• TASK BRIEF: Edit the rows that open with the line containing "wanted to help th" and close with the line containing "anymore, and who", replacing "bosses" with "managers" and leaving everything else the same. Give back only those lines.

• GIVEN RECORDS:
---+---
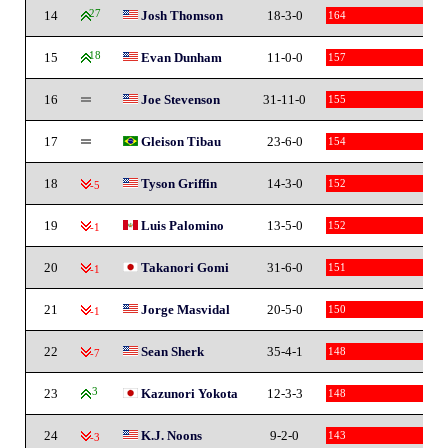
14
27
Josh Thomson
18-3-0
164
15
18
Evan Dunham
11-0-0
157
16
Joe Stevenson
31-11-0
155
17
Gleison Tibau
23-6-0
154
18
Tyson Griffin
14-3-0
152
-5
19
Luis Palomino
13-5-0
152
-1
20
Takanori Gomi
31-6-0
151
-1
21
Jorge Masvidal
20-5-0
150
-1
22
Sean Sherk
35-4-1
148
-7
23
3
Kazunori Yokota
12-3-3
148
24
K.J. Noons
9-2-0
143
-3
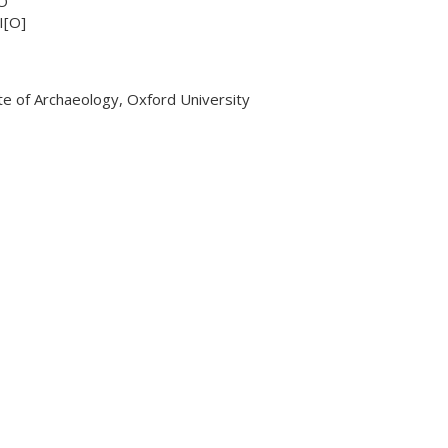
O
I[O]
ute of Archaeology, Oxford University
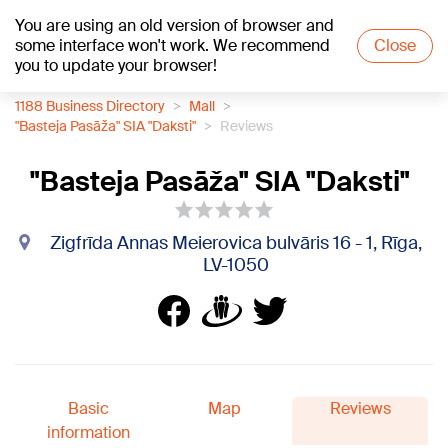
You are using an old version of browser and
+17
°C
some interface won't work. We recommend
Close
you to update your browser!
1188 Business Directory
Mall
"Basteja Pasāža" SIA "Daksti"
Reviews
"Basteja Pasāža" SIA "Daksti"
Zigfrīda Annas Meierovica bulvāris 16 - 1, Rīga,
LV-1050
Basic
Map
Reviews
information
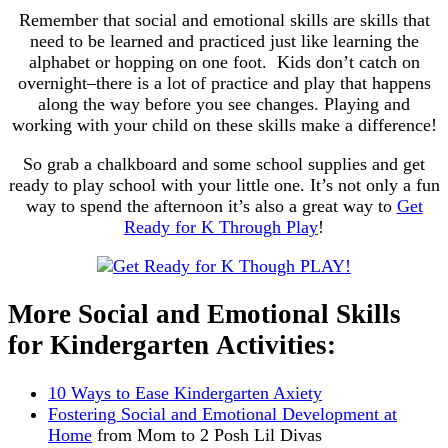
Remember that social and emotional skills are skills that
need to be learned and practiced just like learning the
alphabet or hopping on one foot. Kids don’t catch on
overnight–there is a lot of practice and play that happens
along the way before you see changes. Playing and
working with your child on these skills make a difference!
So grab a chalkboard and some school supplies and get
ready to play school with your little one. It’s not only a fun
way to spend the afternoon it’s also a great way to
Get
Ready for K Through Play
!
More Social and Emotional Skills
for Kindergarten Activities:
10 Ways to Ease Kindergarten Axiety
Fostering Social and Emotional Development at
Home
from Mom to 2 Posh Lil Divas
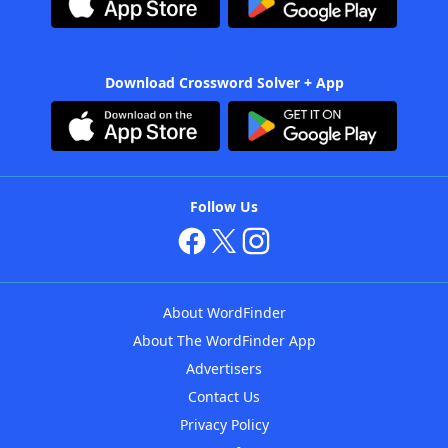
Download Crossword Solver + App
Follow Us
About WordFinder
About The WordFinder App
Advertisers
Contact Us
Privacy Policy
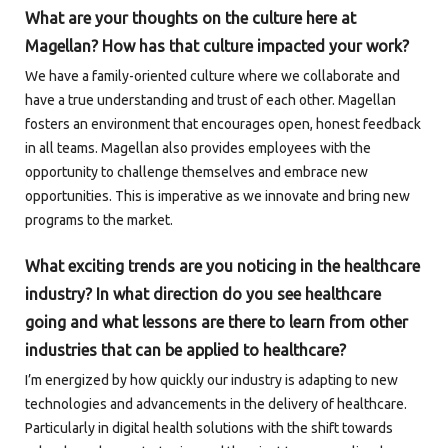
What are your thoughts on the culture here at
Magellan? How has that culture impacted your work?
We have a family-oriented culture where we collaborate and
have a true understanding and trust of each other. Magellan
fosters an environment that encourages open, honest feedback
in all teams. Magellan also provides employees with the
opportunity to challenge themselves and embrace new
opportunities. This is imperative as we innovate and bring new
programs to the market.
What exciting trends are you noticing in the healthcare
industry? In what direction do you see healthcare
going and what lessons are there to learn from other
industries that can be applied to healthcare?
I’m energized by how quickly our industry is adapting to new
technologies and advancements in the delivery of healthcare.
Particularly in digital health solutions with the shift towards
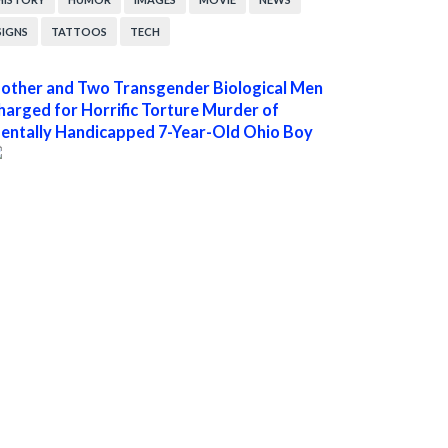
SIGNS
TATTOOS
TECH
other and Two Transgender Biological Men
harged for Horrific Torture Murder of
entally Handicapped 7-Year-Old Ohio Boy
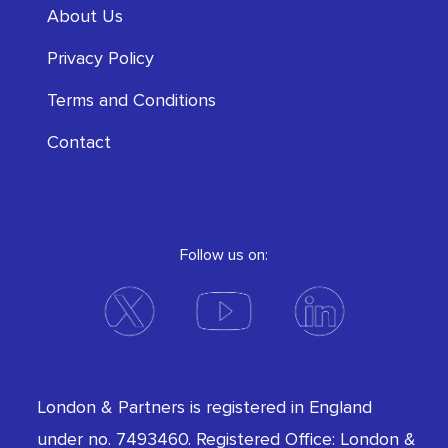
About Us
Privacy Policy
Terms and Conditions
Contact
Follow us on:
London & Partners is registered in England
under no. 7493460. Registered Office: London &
---+---
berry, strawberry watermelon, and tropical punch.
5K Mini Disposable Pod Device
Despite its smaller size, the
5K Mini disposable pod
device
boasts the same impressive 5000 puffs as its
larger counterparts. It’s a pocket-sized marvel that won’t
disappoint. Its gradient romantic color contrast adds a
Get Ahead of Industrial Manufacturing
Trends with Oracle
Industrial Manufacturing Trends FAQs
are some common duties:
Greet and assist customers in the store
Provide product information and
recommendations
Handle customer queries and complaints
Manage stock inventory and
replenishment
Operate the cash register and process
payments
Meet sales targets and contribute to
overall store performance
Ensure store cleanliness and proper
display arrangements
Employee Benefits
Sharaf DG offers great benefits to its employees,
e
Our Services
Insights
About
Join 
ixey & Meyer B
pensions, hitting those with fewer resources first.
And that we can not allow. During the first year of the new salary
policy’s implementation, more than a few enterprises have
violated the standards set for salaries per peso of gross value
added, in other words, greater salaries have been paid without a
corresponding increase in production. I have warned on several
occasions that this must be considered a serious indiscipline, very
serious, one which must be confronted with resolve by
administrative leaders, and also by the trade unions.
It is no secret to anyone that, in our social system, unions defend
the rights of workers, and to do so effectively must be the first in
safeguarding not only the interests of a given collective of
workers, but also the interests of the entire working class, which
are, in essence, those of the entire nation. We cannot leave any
---+---
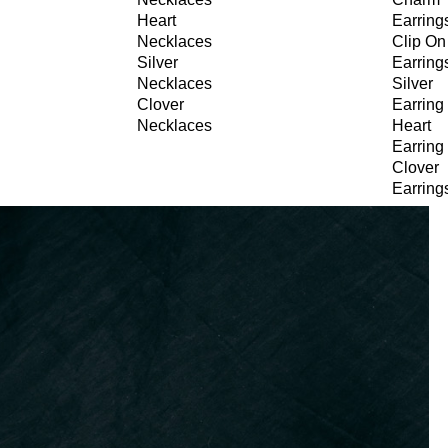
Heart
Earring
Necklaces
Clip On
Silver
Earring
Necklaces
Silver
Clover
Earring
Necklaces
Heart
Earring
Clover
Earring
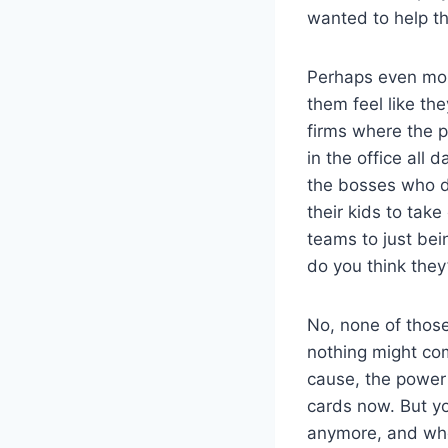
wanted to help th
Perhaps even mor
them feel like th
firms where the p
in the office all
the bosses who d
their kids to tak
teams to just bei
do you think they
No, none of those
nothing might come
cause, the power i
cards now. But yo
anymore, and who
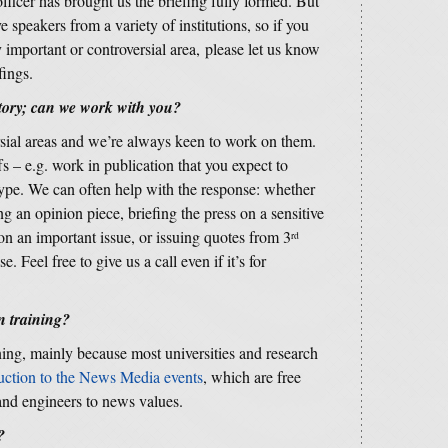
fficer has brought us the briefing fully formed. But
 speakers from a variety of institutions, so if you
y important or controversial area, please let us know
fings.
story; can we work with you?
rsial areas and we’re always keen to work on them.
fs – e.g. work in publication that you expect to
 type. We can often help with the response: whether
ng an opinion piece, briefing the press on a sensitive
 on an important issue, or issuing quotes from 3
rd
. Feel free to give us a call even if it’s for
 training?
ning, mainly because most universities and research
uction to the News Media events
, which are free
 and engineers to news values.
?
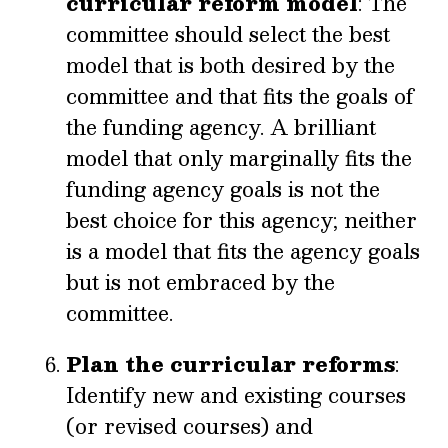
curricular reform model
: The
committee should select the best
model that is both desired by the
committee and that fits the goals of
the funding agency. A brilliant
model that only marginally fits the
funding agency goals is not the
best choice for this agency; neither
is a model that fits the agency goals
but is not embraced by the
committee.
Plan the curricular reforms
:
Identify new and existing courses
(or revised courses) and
---+---
• RESULT:
wanted to help th
Perhaps even mor
them feel like th
firms where the p
in the office all
the managers who d
their kids to tak
teams to just bei
do you think they
No, none of those
nothing might come
cause, the power i
cards now. But yo
anymore, and who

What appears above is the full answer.